The beauty of sports is in failure. This isn’t a movie where the deserving heroes are carried off to glory, no matter what. Happy endings are earned, not given. Houston built their entire program on playing harder, stronger, and smarter than anybody else; on Monday night, for just two minutes, they didn’t. Kelvin Sampson is sometimes celebrated or mocked for how hard he coaches his players; he’s the kind of coach that will be up 20 points and find something to be unhappy about, some player to scream at while his team is busy crushing the souls of whatever poor 16 seed drew the Cougars. Surely, the margins of success cannot be that fine, we say. Surely, Kelvin Sampson didn’t need to demand such perfection in every moment from his players.

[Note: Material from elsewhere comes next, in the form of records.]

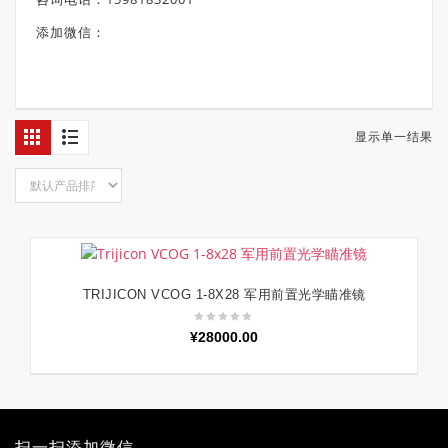
添加微信：
显示单一结果
TRIJICON VCOG 1-8X28 军用前置光学瞄准镜
加入购物车
¥
28000.00
扫一扫添加微信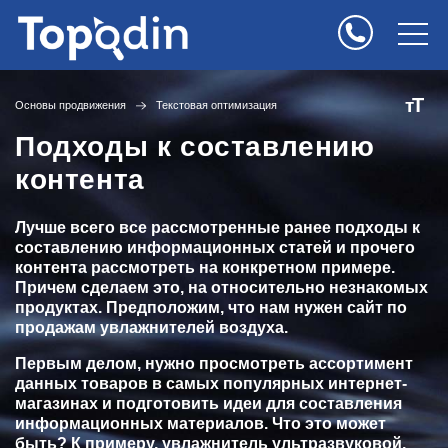
Т
т
Основы продвижения
Текстовая оптимизация
Подходы к составлению
контента
Лучше всего все рассмотренные ранее подходы к
составлению информационных статей и прочего
контента рассмотреть на конкретном примере.
Причем сделаем это, на относительно незнакомых
продуктах. Предположим, что нам нужен сайт по
продажам увлажнителей воздуха.
Первым делом, нужно просмотреть ассортимент
данных товаров в самых популярных интернет-
магазинах и подготовить идеи для составления
информационных материалов. Что это может
быть? К примеру, увлажнитель ультразвуковой,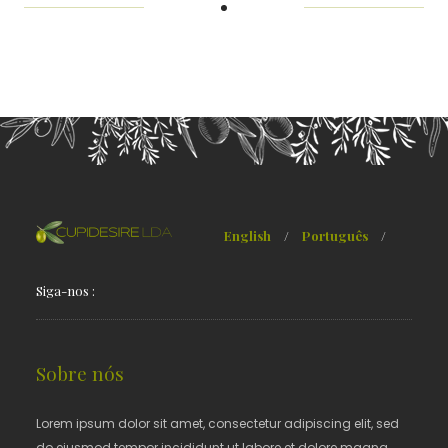
English
/
Português
/
Siga-nos :
Sobre nós
Lorem ipsum dolor sit amet, consectetur adipiscing elit, sed
do eiusmod tempor incididunt ut labore et dolore magna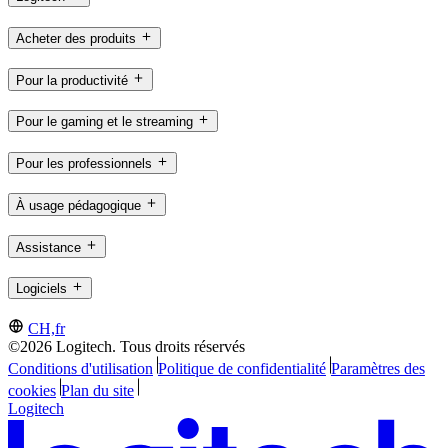
Acheter des produits
Pour la productivité
Pour le gaming et le streaming
Pour les professionnels
À usage pédagogique
Assistance
Logiciels
CH,fr
©2026 Logitech. Tous droits réservés
Conditions d'utilisation
Politique de confidentialité
Paramètres des
cookies
Plan du site
Logitech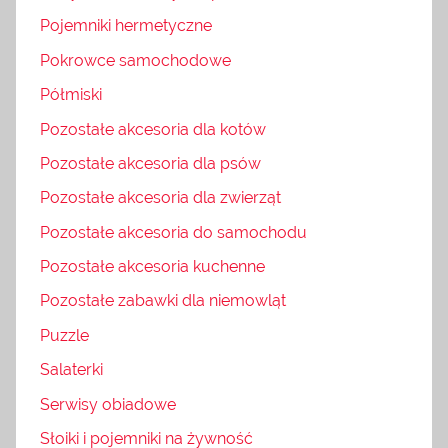
Pojemniki hermetyczne
Pokrowce samochodowe
Półmiski
Pozostałe akcesoria dla kotów
Pozostałe akcesoria dla psów
Pozostałe akcesoria dla zwierząt
Pozostałe akcesoria do samochodu
Pozostałe akcesoria kuchenne
Pozostałe zabawki dla niemowląt
Puzzle
Salaterki
Serwisy obiadowe
Słoiki i pojemniki na żywność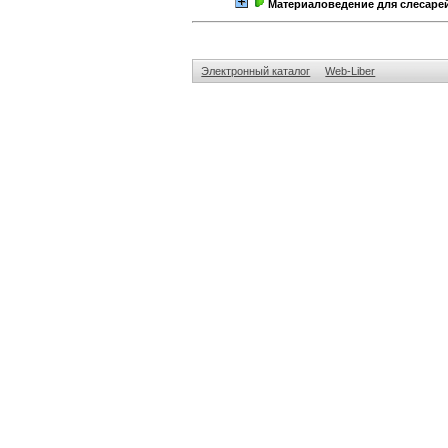
Материаловедение для слесаре
Электронный каталог
Web-Liber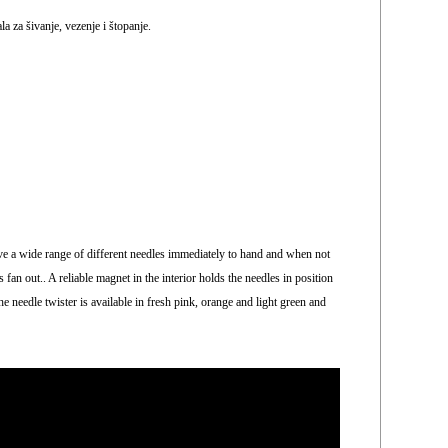
la za šivanje, vezenje i štopanje.
have a wide range of different needles immediately to hand and when not
an out.. A reliable magnet in the interior holds the needles in position
e needle twister is available in fresh pink, orange and light green and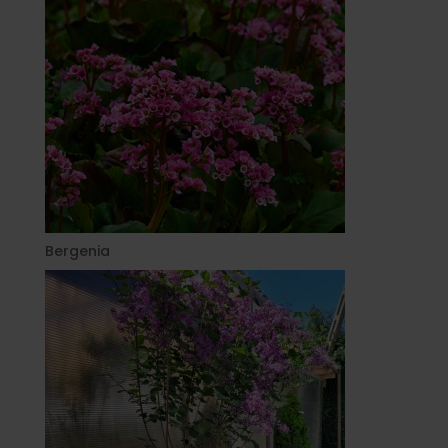
Bergenia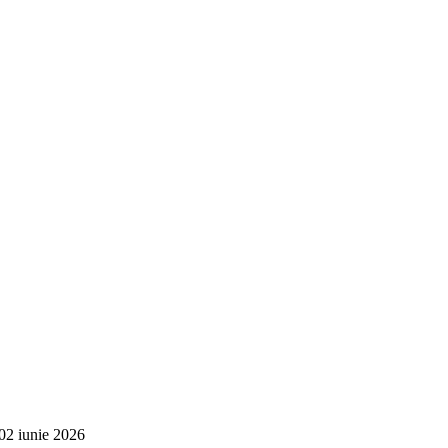
– 02 iunie 2026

And yet, here we are. One play. One possession. One dumb foul in the second half. One missed layup in the first half. One bad decision to drive the ball. One bad choice to settle for a jumper. One bad play call. Another that took the ball out of their best scorer’s hands. Two missed free throws from a 90% shooter. Losing track of a screener on a back cut. Missing a dunk. Everything that could possibly be considered a deviation from the perfection that Kelvin Sampson demands at every moment becomes the most important play of the game. Kelvin Sampson lost this game, and yet his coaching might be more vindicated than ever. You have to do all of the little things right in order to make the big things happen. Unfortunately, that includes some terrible offensive play calls down the stretch for Coach Sampson. For a coach as hard on his players as Sampson, that may haunt him and hurt him deeper than anything for any one of his players.
The story, though, isn’t over yet. Emanuel Sharp, Milos Uzan, and National Defensive Player of the Year JoJo Tugler all have eligibility left. Houston brings in three top 25 recruits next season, as Sampson’s ability to turn water into wine, low-ranked recruits into NBA players, has drawn the attention of top prospects who want to take their game to the next level (Houston’s newfound NIL supporters don’t hurt, either). For senior star L.J. Cryer, though, for Mylik Wilson, for, good grief, J’Wan Roberts, a kid from the U.S. Virgin Islands that Kelvin Sampson believed in when no one else did, the road ends here. No recourse, no silver lining. Houston basketball has always been about toughness. The truest show of that toughness will be how they withstand this blow. If there’s one thing Kelvin Sampson’s Houston Cougars can hang their hat on, it’s that ability to take a hit, get knocked down, take a breath, get up, and land an absolute haymaker. After Butler suffered that heart-wrenching last second defeat to Duke, the Bulldogs returned to the National Championship game in 2011. They didn’t win it. If Houston gets put back in the ring, has their foe backed into that corner again, and has Kelvin Sampson screaming in their ear, there’s no one I trust more to take that punch, land that blow, and deliver Houston the National Championship they fought harder than anyone else to even have a shot at.